## TASK TO COMPLETE
All lines in the entries below that hold "labels" make up the answer.

## TASK DATA

+ + + + + + +

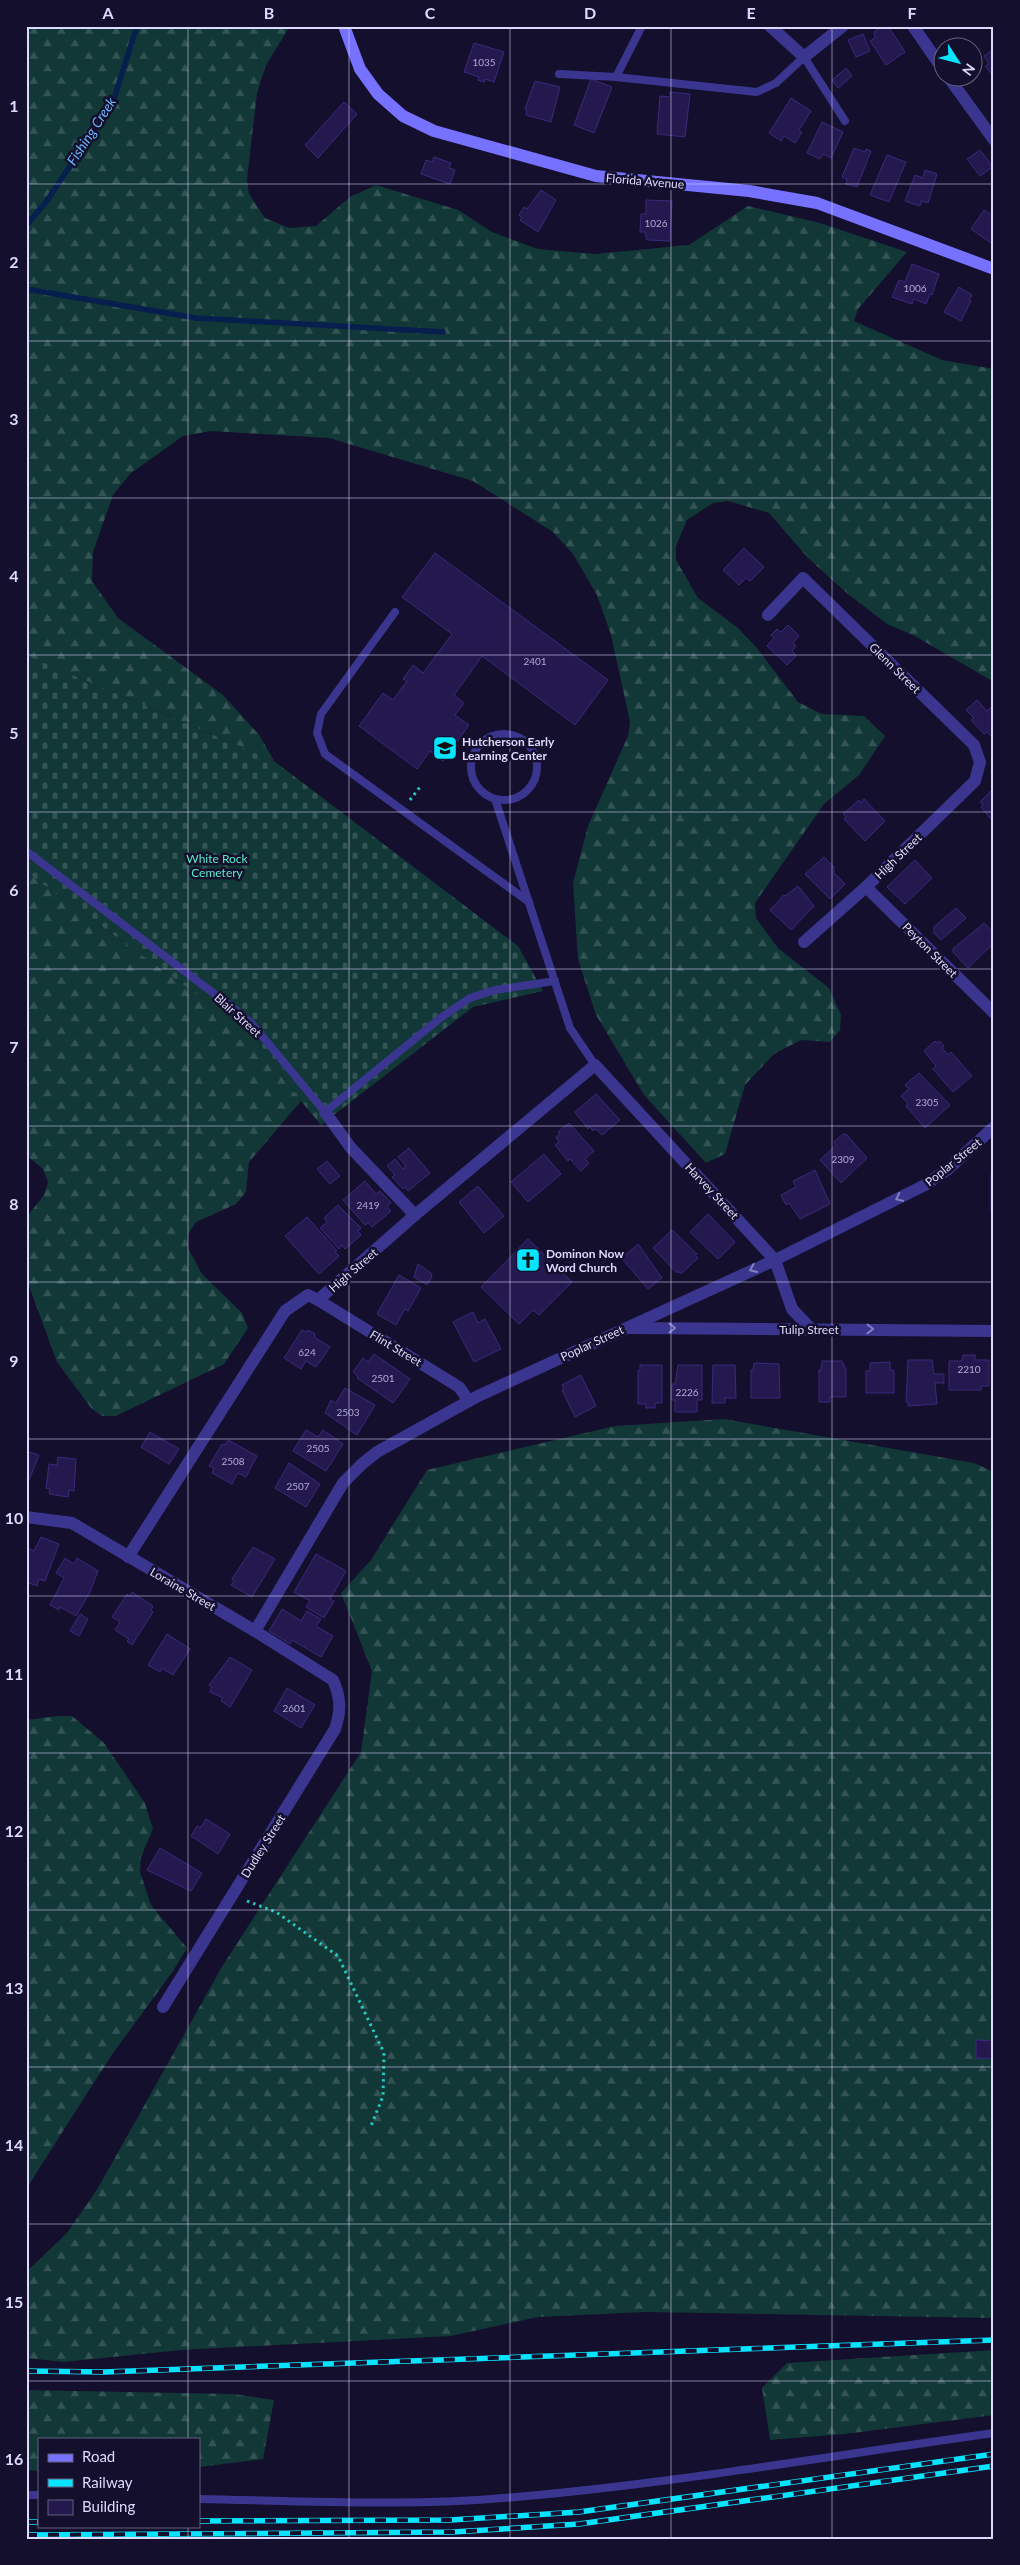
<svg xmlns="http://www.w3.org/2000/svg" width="1020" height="2565" font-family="Lato,sans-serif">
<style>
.forest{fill:url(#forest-firs)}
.cemetery{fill:url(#cemetery-stones)}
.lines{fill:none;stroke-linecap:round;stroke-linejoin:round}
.stream{stroke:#061f4e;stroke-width:5.5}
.building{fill:#24194f;stroke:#3a297d}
.path{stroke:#25c8bf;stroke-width:3;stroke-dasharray:2.5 4;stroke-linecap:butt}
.service{stroke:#3a368f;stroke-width:8}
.minor{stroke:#3a368f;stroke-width:12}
.secondary{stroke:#7671ff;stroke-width:12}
.rail-casing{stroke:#06e4ff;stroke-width:5.5}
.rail{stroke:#140f2c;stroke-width:4;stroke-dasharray:11;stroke-linecap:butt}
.oneway{stroke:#8480c1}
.grid{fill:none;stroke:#dedaff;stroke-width:1;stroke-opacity:0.55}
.labels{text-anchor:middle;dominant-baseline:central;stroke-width:5;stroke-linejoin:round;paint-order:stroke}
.number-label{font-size:10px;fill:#b0aad3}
.street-label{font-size:12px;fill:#dedaff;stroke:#140f2c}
.poi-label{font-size:12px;font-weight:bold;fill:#dedaff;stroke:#140f2c;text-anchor:start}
.park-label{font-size:12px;fill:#5aebc8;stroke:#140f2c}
.water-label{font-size:14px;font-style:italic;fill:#68b7ff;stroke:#140f2c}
.neatline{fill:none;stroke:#dedaff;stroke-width:2}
.grid-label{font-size:16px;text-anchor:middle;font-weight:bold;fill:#dedaff}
</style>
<defs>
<pattern id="forest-firs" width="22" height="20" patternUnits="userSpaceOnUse" patternTransform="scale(1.25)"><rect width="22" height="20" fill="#113736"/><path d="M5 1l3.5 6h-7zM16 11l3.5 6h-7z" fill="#335354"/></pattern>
<pattern id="cemetery-stones" width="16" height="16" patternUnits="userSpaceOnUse" patternTransform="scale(1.25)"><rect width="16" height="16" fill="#113736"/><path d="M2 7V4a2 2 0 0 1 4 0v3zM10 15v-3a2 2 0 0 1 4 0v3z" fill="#335354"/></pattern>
</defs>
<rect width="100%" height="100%" fill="#140f2c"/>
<g class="forest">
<path d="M26 26H290L266 65 257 93 247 180 249 194 265 218 289 228 316 226 350 197 376 185 458 210 492 232 538 249 595 254 689 245 748 206 820 223 907 252 858 309 854 321 942 360 994 369V682L915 636 887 624 848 594 808 558 769 513 728 501 713 503 687 520 676 546V560L698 598 738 628 756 647 798 702 822 714 864 716 885 736 859 775 824 804 755 903 756 918 778 948 829 988 841 1015 840 1030 830 1042 801 1040 774 1054 745 1085 725 1154 706 1163 644 1095 596 1015 578 959 573 883 588 826 628 736 630 722 611 635 597 595 573 554 553 532 473 481 329 438 211 431 183 436 131 473 113 495 93 552 92 581 118 618 223 695 260 736 274 761 26 655Z"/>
<path d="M26 872 252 1034 301 1101 249 1162 246 1192 236 1204 196 1222 188 1234V1248L202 1274 242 1313 248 1328 224 1364 116 1416H102L91 1408 57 1362 26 1278V1218L44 1195 48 1182 43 1169 26 1155Z"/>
<path d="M724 1419 974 1463 994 1472V2318L645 2312 538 2317 451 2336 181 2350 64 2362 26 2358V2272L67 2233 98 2188 223 1965 361 1752 372 1671 341 1593 371 1560 427 1470 615 1426Z"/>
<path d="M58 1716H72L104 1743 145 1803 153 1829 141 1857 140 1872 151 1905 187 1948 173 1971 111 2056 26 2189V1720Z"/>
<path d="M994 2350V2415L845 2434 770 2440 762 2388 787 2363Z"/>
<path d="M26 2390 233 2394 274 2400 263 2459 199 2467V2439H39V2471L26 2470Z"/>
</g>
<path class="cemetery" d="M26 655 274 761 518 946 543 991 473 1007 321 1125 301 1101 252 1034 26 872Z"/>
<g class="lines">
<g class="stream">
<path d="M26 226 46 202 113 102 137 26"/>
<path d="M26 289 196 318 443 332"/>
</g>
</g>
<g class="building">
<path d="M883 26H888L905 52 886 65 870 41 875 38 874 32Z"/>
<path d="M863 34 870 51 856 57 848 40Z"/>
<path d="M474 43 504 52 494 82 485 79 484 82 478 80 479 77 464 72Z"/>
<path d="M994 49V77L985 66 989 64 984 56Z"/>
<path d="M846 68 852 76 838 88 832 80Z"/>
<path d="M591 79 612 87 594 133 574 125Z"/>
<path d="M535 81 560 87 551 122 526 115 527 110 525 109Z"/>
<path d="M670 92 690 94 685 137 657 134 660 96 670 97Z"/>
<path d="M791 98 811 111 799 130 802 132 795 143 784 136 781 141 769 133Z"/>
<path d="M344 102 357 114 318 158 305 145Z"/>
<path d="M822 122 843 132 831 158 823 154 820 159 807 153Z"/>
<path d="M854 148 865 152 866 149 871 151 857 187 846 184 847 179 842 177Z"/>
<path d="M980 150 993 167 980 176 967 159Z"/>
<path d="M887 155 906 162 889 202 870 195Z"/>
<path d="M434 157 451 163 449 168 455 170 450 184 421 174 426 160 432 162Z"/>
<path d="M925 170 937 174 928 203 922 201 920 206 905 201 915 175 923 178Z"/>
<path d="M541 190 556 200 538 232 520 220 522 218 519 215 524 207 527 209Z"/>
<path d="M646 200 672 201 670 241 647 240 645 232H640L641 214H646Z"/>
<path d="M984 210 992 215 994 212V245L971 229Z"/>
<path d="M912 264 939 274 932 295 930 294 926 304 914 299 912 304 892 297 899 280 905 282Z"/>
<path d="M959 287 972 295 969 300 971 301 961 321 944 312Z"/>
<path d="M744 548 764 567 750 581 746 578 739 585 723 570Z"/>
<path d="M435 553 608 680 575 725 482 656 454 695 464 703 455 715 469 725 443 761 430 751 417 769 359 726 383 693 393 700 407 681 403 679 413 665 423 673 452 634 402 597Z"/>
<path d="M788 625 799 636 793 643 796 646 792 651 796 656 787 665 767 646 774 638 771 635 777 629 781 632Z"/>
<path d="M977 700 987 711 991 707 994 710 993 738 987 732 984 734 971 720 974 718 966 710Z"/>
<path d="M994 788V823L981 807 983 804 980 802Z"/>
<path d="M864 799 885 821 865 841 844 819 846 817 843 814 859 800 861 803Z"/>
<path d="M824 857 834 867V873L845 884 830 899 805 874Z"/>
<path d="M915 860 932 878 905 904 887 887Z"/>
<path d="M798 886 814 906 791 930 770 910 784 895 785 896Z"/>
<path d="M956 908 966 918 941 940 934 933V927Z"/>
<path d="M984 923 994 933V943L968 968 953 952V949Z"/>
<path d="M935 1041 937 1043 940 1041 944 1046 942 1048 948 1055 951 1052 972 1076 953 1092 933 1069 936 1066 924 1051Z"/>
<path d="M919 1073 950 1105 925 1128 906 1106 908 1104 901 1096 909 1089 905 1085Z"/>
<path d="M596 1094 620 1120 602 1135 596 1129 593 1131 590 1127 588 1129 575 1112Z"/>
<path d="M569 1123 594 1151 585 1159 589 1163 581 1171 570 1159 568 1161 555 1145 559 1142 556 1137 560 1134 558 1132Z"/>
<path d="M843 1134 847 1135 867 1158 841 1183 820 1160 836 1145 834 1142Z"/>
<path d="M409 1148 430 1173 408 1191 405 1187 403 1189 392 1177 395 1175 387 1166 395 1159 403 1169 406 1166 398 1157Z"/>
<path d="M544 1154 561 1174 528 1202 511 1182Z"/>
<path d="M327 1161 340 1176 330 1184 317 1169Z"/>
<path d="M815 1170 830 1204 800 1219 789 1203 786 1205 781 1195 796 1187 793 1181Z"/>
<rect x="991" y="1175" width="3" height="36"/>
<path d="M365 1181 376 1194 380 1191 391 1203 387 1206 391 1211 372 1227 368 1223 365 1225 343 1200Z"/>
<path d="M478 1186 504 1216 484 1233 459 1202Z"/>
<path d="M338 1205 361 1228 358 1231 361 1235 345 1249 342 1245 339 1249 320 1228 327 1222 324 1218Z"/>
<path d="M708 1214 735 1242 718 1259 690 1232Z"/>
<path d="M307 1217 337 1251 335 1252 339 1256 319 1274 285 1236Z"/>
<path d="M672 1230 697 1254 695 1255 698 1258 681 1274 678 1271 677 1273 653 1248Z"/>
<path d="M528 1239 572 1282 539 1315 533 1310 519 1324 481 1287Z"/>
<path d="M638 1244 662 1278 648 1289 623 1260V1257Z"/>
<path d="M418 1264 431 1273 432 1277 427 1285 414 1277Z"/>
<path d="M399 1275 421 1288 408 1311 405 1309 396 1325 377 1314Z"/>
<path d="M473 1312 478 1323 485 1319 501 1349 474 1362 453 1322Z"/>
<path d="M302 1330 307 1332 308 1330 315 1334 314 1337 330 1347 316 1367 306 1361 301 1369 284 1358Z"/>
<path d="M374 1354 410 1379 393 1403 357 1378 358 1376 353 1372 363 1358 368 1362Z"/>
<path d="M963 1355H975V1360H989V1386H981V1390H949V1361H962Z"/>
<path d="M908 1360H932L934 1374H944V1383H935L937 1404 908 1406 909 1403 906 1402Z"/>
<path d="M822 1361H842L846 1370V1397H830V1402H819V1370H821Z"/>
<path d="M890 1362V1370H894V1393H866V1371H870V1363Z"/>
<path d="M754 1363 779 1364 780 1398H751V1370H753Z"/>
<path d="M640 1365H662V1403H655V1408H646V1404H638V1370H640Z"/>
<path d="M678 1365H702V1400H697V1412H675V1400H671L672 1384H675Z"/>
<path d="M713 1365H735L736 1398H725V1403H712Z"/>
<path d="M581 1375 596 1406 575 1417 562 1390 564 1389 562 1385Z"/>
<path d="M345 1388 375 1405 357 1435 325 1413 331 1400 336 1403Z"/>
<path d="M306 1430 318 1437 323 1430 343 1444 326 1471 293 1451Z"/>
<path d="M150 1432 179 1449 169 1464 141 1447Z"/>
<path d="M228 1440 257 1456 246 1477 238 1473 232 1484 212 1473 214 1468 209 1466 222 1444 225 1445Z"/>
<path d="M26 1451 39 1455 26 1488Z"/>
<path d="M58 1457 76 1459 74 1491 69 1490 68 1497 49 1494 50 1489 46 1488 49 1464 57 1465Z"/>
<path d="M289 1463 320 1484 306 1507 275 1488Z"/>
<path d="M41 1537 59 1544 45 1581 39 1579 37 1586 26 1582V1553L28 1548 34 1551Z"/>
<path d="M253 1547 275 1559 252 1597 231 1585 234 1580 232 1579Z"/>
<path d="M316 1554 346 1571 330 1599 334 1601 324 1618 306 1607 310 1601 294 1592Z"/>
<path d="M65 1558 74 1564 77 1558 98 1571 90 1592 76 1616 60 1607 59 1610 50 1605 64 1578 56 1573Z"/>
<path d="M132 1592 153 1606 151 1610 153 1612 132 1645 127 1641 129 1639 115 1630 120 1622 112 1617 127 1594 130 1596Z"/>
<path d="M282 1609 301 1621 307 1611 321 1619 316 1626 333 1636 321 1657 292 1640 290 1644 269 1631Z"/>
<path d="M80 1614 88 1619 79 1636 70 1631Z"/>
<path d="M167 1634 190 1649 173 1675 162 1668 160 1672 148 1665Z"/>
<path d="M230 1657 252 1670 230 1707 221 1701 223 1698 210 1692 212 1687 209 1685Z"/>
<path d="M287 1688 315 1705 301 1728 274 1711Z"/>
<path d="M206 1819 230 1834 218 1854 191 1836 197 1826 200 1828Z"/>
<path d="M160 1848 202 1873 191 1891 147 1870Z"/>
<path d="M976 2040 994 2041V2059L976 2058Z"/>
</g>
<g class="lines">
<g class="path">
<path d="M410 800 420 787"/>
<path d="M247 1901 276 1912 338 1956 384 2053 383 2096 371 2126"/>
</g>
<g class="service">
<path d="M559 74 616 77 757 92 776 83 804 57 845 121"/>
<path d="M616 77 642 26"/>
<path d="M395 612 321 714 317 733 325 754 529 902"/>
<circle cx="504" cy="767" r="33"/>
<path d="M495 799 570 1028 595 1065"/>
<path d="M26 851 237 1011 253 1025 325 1112 443 1016 470 998 495 990 555 981"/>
<path d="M26 2495H39"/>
<path d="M199 2499C304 2501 411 2507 516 2497 676 2483 835 2455 994 2433"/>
</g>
<g class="minor">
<path d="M770 26 804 57 843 26"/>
<path d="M913 26 942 68"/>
<path d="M949 78 994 140"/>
<path d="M768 615 803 578 974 745 980 762 975 781 866 887 804 942"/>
<path d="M866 887 994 1013"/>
<path d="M325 1112 351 1148 415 1215"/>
<path d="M318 1300 459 1387 469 1401"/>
<path d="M629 1328 994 1331"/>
<path d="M26 1517 72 1523 255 1631 333 1680C341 1698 341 1711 335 1729L163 2007"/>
<path d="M128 1557 285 1311 308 1295 318 1300 415 1215 595 1065 775 1260 792 1309 810 1328"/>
<path d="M255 1631 343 1483 362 1464 377 1452 478 1396 775 1260 925 1185 948 1169 994 1127"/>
</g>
<path class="secondary" d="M344 26 360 69 378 94 403 116 434 131 596 176 749 191 817 203 994 269"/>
<defs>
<g id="rail">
<path d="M26 2371 104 2372 994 2340"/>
<path d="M199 2521 450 2520 579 2512 994 2454"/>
<path d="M26 2522H39"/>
<path d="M26 2535 453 2532 579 2524 994 2466"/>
</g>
</defs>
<use href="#rail" class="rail-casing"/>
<use href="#rail" class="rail"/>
</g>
<defs><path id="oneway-chevron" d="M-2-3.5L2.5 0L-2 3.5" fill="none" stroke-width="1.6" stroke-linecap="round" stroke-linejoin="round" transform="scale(1.25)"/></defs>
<g class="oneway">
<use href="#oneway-chevron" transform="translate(899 1198) rotate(154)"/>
<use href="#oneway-chevron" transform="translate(753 1269) rotate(156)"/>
<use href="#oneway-chevron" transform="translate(672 1328)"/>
<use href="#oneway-chevron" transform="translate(870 1329) rotate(1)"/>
</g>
<path class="grid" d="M188 26V2439M349 26V2539M510 26V2539M671 26V2539M832 26V2539M26 184H994M26 341H994M26 498H994M26 655H994M26 812H994M26 969H994M26 1126H994M26 1282H994M26 1439H994M26 1596H994M26 1753H994M26 1910H994M26 2067H994M26 2224H994M26 2381H994M188 2526V2539"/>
<defs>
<symbol id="school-square" viewBox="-11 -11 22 22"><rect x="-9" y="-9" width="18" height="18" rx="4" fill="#06e4ff" stroke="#140f2c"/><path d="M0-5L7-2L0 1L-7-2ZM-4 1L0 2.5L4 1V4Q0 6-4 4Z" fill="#111"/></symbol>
<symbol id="church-square" viewBox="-11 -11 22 22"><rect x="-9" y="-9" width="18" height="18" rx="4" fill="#06e4ff" stroke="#140f2c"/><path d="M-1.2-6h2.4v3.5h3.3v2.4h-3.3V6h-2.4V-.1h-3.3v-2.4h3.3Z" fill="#111"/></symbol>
</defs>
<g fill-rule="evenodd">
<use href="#school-square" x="431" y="734" width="28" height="28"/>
<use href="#church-square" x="514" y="1246" width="28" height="28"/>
</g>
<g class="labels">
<g class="number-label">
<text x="484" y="62">1035</text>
<text x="656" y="223">1026</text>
<text x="915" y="288">1006</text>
<text x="535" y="661">2401</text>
<text x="927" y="1102">2305</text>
<text x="843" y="1159">2309</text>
<text x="368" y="1205">2419</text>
<text x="307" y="1352">624</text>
<text x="969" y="1369">2210</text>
<text x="383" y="1378">2501</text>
<text x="687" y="1392">2226</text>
<text x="348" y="1412">2503</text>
<text x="318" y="1448">2505</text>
<text x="233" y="1461">2508</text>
<text x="298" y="1486">2507</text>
<text x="294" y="1708">2601</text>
</g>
<g class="street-label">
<text transform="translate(645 181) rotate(5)">Florida Avenue</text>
<text transform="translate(895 668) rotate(44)">Glenn Street</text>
<text transform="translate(898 856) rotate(-44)">High Street</text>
<text transform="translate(930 950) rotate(45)">Peyton Street</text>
<text transform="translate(238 1015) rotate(42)">Blair Street</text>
<text transform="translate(953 1162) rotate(-39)">Poplar Street</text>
<text transform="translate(712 1191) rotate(47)">Harvey Street</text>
<text transform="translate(353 1270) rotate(-41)">High Street</text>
<text x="809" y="1329">Tulip Street</text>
<text transform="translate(592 1343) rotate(-25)">Poplar Street</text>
<text transform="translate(396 1348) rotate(31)">Flint Street</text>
<text transform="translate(183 1589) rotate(30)">Loraine Street</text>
<text transform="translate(263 1846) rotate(-58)">Dudley Street</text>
</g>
<g class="poi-label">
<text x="462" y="741">Hutcherson Early<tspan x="462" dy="14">Learning Center</tspan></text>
<text x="546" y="1253">Dominon Now<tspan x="546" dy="14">Word Church</tspan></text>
</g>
<g class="park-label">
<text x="217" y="858">White Rock<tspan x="217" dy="14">Cemetery</tspan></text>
</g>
<g class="water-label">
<text transform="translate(91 131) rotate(-57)">Fishing Creek</text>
</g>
</g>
<rect width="1020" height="2565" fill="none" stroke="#140f2c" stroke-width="55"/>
<rect x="38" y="2438" width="162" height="90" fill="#140f2c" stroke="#656080"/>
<rect x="48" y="2454" width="25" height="8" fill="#7671ff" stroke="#656080"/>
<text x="82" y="2462" font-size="15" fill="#dedaff">Road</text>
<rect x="48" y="2479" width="25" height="8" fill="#06e4ff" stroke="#656080"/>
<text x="82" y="2488" font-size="15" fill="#dedaff">Railway</text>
<rect x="48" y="2500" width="25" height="15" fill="#24194f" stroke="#656080"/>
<text x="82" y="2512" font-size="15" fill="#dedaff">Building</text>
<g transform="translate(958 62) rotate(126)"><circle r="24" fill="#140f2c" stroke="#656080"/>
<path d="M0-4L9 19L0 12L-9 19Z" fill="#06e4ff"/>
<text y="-8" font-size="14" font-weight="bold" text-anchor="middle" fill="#dedaff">N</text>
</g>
<rect x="28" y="28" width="964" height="2510" class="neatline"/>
<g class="grid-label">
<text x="108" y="19">A</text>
<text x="269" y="19">B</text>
<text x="430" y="19">C</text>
<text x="590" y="19">D</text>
<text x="751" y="19">E</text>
<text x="912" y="19">F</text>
<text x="14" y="112">1</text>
<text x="14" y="268">2</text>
<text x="14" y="425">3</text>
<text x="14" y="582">4</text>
<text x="14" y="739">5</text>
<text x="14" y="896">6</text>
<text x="14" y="1053">7</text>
<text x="14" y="1210">8</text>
<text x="14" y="1367">9</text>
<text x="14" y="1524">10</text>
<text x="14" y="1680">11</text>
<text x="14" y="1837">12</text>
<text x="14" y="1994">13</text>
<text x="14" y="2151">14</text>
<text x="14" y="2308">15</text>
<text x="14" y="2465">16</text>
</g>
</svg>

+ + + + + + +

## TASK RESULT
.labels{text-anchor:middle;dominant-baseline:central;stroke-width:5;stroke-linejoin:round;paint-order:stroke}
<g class="labels">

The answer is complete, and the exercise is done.